Experts get trapped by their expertise. They stop asking questions because they assume they already know the answers. Beginners don't have that problem. They're curious, open, willing to look stupid. Suzuki argued that the goal isn't to become an expert but to stay a beginner forever, approaching every moment like it's the first time.
🧠 Brain Science B-Side

Hal Gregersen, who runs MIT's Leadership Center, spent 30 years studying the world's most innovative CEOs. He found something unexpected: the best leaders spend 30% of their time actively exploring new ideas by asking what he calls "catalytic questions." These are the questions that feel almost embarrassingly basic, like "Why do we do it this way?" or "What if we started from scratch?"
In his research involving thousands of leaders, Gregersen discovered that structured question sessions, where people only ask questions rather than propose solutions, reframe challenges successfully 80% of the time and generate at least one valuable new idea. The kicker: asking questions instead of giving answers makes people feel better about the problem, which increases the odds they'll actually solve it.
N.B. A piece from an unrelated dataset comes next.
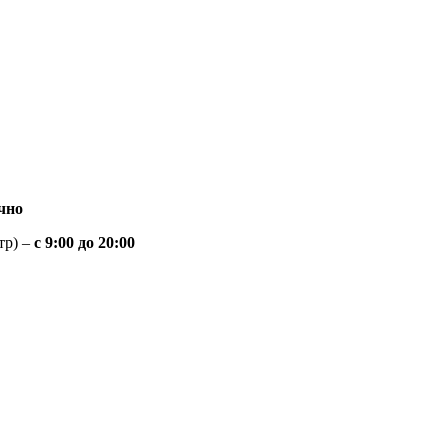
чно
тр) –
с 9:00 до 20:00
Meanwhile, researchers studying intellectual humility found that it's more of a state than a trait. You're not either humble or arrogant; you toggle between them depending on the situation. Which means playing dumb isn't a personality flaw. It's a skill you can practice.

Aporia (uh-POR-ee-uh)
From the Greek aporía, meaning "impassability" or "without passage." In philosophy, it refers to a state of productive puzzlement, the moment when you realize you're stuck and genuinely don't know the answer. Socrates was famous for leading people into aporia, asking questions until they admitted they had no idea what they were talking about. This wasn't cruelty. It was the starting point for actual understanding.
Use it in a sentence: "After three hours of explaining blockchain to my mom, we both reached aporia and ordered pizza instead."
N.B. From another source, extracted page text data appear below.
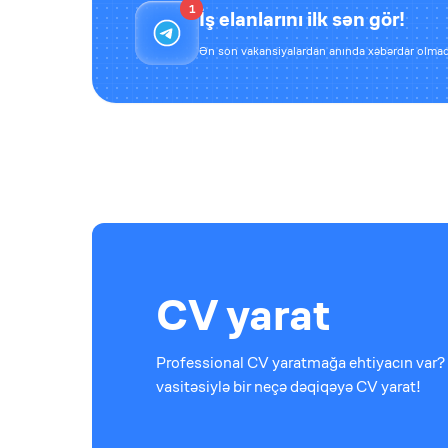
1
İş elanlarını ilk sən gör!
Ən son vakansiyalardan anında xəbərdar olmaq
CV yarat
Professional CV yaratmağa ehtiyacın var? 
vasitəsiylə bir neçə dəqiqəyə CV yarat!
Pick something you think you understand. Really understand. Maybe it's your job, or how your car works, or why people like jazz. Now try explaining it out loud to an inanimate object. A coffee mug. A houseplant. A suspicious-looking throw pillow. No jargon allowed. If you stumble, great. You just found the edge of your knowledge. Now you know where to start learning again.
Or try this: In your next meeting, ask the most basic question you can think of. The one that makes you sound like you weren't paying attention for the last six months. Watch what happens when you give everyone else permission to admit they're confused too.
Until next week, keep talking to your ducks, asking your dumb questions, and remembering that the smartest thing you can say is still "I don't know."
David 🎉
Dumbify: Dumb Ideas, Delivered Weekly (You’re Welcome).